About ten years ago I read a book called Living in the Light by Shakti Gawain. It was probably the first “personal growth” book I’d ever read and it had a profound impact on my life. Shakti talks a lot about Energy and how it works and how we can work with It. She’s very practical and down-to-earth and her ideas and practice resonate with me to this day.

One of the things I remember from Shakti’s book is the idea that if I am doing something for my Highest Good it will then be for the Highest Good of all concerned. At the time, my people-pleasing skills were at their peak and my sense of Self was at its lowest. This idea was almost too radical to comprehend.

Essentially, this new way of thinking meant I no longer had to make decisions and choices based on what I thought was best for other people. If I chose the path of my Highest Good, everyone else would be taken care of and I did not have to worry.

I did, however, have to do a great deal of letting go.
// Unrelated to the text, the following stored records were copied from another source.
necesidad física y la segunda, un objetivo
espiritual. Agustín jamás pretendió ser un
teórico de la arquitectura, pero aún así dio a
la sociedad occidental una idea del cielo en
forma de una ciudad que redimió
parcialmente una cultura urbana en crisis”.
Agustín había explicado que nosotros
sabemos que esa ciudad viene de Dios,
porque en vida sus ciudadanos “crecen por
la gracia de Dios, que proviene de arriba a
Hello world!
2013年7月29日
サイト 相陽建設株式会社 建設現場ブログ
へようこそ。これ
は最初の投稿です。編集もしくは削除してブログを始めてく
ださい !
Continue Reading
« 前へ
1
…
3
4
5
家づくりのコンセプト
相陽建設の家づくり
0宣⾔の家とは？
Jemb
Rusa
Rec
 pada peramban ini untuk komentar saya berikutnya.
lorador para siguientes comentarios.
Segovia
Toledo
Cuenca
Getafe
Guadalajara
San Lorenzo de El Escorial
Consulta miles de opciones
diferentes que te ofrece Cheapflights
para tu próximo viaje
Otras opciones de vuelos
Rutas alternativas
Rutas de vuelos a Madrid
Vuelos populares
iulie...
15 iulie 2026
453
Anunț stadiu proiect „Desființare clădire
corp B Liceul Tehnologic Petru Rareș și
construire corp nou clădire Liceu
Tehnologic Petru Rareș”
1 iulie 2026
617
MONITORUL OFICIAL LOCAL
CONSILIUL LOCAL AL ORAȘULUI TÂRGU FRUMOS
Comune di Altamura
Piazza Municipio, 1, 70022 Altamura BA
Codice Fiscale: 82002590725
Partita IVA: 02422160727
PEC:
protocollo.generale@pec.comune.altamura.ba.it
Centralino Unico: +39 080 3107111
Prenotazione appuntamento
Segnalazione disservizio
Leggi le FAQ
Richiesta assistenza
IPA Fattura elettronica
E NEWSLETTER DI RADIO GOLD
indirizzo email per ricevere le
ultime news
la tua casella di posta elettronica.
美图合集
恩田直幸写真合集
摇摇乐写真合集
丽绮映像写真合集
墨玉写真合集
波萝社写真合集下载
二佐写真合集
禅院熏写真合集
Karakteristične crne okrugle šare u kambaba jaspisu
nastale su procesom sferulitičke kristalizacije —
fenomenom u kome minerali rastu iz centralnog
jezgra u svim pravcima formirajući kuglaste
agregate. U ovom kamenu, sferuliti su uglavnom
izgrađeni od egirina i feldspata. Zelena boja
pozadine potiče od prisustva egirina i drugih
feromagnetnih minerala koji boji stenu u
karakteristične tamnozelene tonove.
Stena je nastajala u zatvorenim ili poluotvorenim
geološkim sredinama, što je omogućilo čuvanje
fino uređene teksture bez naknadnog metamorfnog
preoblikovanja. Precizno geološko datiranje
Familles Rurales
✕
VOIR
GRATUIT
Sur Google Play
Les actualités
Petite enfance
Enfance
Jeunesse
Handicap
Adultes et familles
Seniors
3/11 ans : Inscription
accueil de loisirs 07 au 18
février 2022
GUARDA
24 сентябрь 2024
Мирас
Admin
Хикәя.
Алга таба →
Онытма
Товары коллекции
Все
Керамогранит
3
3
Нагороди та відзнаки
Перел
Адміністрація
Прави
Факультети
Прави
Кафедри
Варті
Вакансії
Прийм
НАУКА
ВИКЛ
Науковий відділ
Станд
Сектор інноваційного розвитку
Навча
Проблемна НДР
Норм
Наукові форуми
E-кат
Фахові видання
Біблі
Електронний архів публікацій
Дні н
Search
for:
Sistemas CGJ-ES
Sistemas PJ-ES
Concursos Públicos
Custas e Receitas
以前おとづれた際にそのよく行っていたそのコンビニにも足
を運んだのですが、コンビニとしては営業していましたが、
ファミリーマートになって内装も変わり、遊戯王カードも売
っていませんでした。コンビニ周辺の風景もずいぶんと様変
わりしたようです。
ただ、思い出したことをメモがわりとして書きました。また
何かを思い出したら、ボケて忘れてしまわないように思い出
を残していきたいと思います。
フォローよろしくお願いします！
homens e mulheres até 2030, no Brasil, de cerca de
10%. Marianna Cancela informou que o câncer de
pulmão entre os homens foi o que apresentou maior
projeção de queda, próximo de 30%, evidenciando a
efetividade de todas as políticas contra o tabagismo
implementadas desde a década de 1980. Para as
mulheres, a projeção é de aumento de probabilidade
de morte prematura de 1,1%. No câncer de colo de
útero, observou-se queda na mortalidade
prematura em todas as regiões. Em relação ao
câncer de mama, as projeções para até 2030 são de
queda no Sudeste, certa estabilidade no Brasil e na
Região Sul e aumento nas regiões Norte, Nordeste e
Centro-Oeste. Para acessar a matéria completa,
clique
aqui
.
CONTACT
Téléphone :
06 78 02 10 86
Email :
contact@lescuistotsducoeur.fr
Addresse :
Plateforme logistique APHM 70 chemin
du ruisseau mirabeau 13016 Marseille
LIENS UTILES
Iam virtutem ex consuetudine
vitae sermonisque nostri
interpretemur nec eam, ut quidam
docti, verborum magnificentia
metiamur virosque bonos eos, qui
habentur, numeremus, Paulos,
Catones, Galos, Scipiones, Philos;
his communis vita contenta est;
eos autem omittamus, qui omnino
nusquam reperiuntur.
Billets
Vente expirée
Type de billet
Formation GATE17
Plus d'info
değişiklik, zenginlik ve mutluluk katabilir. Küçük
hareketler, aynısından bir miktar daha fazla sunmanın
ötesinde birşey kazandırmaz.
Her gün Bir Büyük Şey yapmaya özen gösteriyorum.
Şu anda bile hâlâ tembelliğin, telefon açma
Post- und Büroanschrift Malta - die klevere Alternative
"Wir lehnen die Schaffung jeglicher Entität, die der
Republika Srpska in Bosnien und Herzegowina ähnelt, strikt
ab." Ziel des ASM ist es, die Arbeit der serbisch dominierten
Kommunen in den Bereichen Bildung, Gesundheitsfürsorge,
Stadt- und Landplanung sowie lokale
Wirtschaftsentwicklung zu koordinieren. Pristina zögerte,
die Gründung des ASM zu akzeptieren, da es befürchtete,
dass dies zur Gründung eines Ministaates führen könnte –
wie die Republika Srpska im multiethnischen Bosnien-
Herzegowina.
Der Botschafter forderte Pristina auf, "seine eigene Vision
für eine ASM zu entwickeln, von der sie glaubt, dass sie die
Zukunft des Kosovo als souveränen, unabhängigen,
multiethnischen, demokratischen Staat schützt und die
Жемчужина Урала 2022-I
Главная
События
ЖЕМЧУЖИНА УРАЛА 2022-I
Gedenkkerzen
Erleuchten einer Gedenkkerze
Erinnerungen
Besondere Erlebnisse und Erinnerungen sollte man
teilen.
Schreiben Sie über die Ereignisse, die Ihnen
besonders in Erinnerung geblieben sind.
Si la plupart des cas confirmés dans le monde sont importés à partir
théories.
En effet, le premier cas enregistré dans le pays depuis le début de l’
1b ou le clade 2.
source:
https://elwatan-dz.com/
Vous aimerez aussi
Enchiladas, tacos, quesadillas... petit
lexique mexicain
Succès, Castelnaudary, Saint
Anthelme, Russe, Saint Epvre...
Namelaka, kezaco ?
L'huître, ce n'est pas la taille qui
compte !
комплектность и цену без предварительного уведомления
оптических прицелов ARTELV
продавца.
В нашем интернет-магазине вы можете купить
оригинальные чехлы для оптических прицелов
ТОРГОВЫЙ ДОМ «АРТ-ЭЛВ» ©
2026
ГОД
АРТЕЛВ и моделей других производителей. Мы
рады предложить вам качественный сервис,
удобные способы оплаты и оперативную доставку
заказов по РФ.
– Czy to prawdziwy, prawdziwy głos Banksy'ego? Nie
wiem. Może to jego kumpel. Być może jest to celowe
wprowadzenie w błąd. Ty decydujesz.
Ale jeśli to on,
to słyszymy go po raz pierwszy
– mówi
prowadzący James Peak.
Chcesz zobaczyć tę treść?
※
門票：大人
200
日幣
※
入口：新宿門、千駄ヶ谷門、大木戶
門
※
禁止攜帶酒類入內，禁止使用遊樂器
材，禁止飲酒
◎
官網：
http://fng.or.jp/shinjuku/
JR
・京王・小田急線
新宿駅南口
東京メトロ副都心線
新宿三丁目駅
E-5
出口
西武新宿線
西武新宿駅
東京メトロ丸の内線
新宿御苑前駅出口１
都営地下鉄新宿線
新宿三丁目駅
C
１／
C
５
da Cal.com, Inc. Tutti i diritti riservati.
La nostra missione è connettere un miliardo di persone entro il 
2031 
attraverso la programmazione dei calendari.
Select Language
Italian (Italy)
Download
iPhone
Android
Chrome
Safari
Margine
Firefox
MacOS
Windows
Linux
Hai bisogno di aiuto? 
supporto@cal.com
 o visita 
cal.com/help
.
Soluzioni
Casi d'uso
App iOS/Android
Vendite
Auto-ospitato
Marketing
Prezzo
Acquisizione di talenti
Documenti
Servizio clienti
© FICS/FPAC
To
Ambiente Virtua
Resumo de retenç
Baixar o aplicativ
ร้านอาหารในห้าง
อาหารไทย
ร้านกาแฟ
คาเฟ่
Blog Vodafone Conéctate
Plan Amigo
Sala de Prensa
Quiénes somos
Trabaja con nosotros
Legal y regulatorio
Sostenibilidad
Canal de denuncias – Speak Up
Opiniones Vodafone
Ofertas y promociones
I had to learn how to trust and I had to learn how to keep an open mind about what “Highest Good” could mean.

For example, I was caring for two small children at the time. The job was suffocating me. I knew quitting would be the most direct path to my Highest Good but I would be leaving their mother in the lurch. She needed me. How would abandoning my post be for her Highest Good?

Guess what? Not my department. So this is where the Trust comes in. If I try to figure that part out I’m playing God. I will never take the leap. I’ll stay put because I can’t see the outcome and therefore can’t let go.

Admittedly, it helps me to at least try to figure it out. “Maybe if I quit the mother will realize she needs to stay home and spend more time with her kids. Or the out-of-work nanny who is desperate for a job gets hired in my place. Or the the kids jump for joy because the bossy, cranky babysitter is gone.” If I can’t know what everyone else’s Highest Good is it still feels okay to do a little bit of guess work for reassurance.

So when I ended that professional relationship yesterday I relied on this new way of thinking to get me through. “I’m doing this for my Highest Good. I cannot see the outcome but I trust that it will be for the Highest Good of all concerned.” It made the task much more palatable and I felt supported and calm.

Of course, the people-pleaser balks. Cruel! Heartless! Selfish! But the people-pleaser is a controlling, fearful, worry-wart and she must be given another job. She is no longer allowed to make decisions. She is allowed to observe and learn and watch for opportunities to be of service. That’s it.

Thank-you, Shakti!

Inspiring Message of the Day: Today I will do my best to trust that the Energy of the Universe is benevolent. When something seems difficult or challenging I will trust that there exists behind it a Positive Outcome I cannot yet see.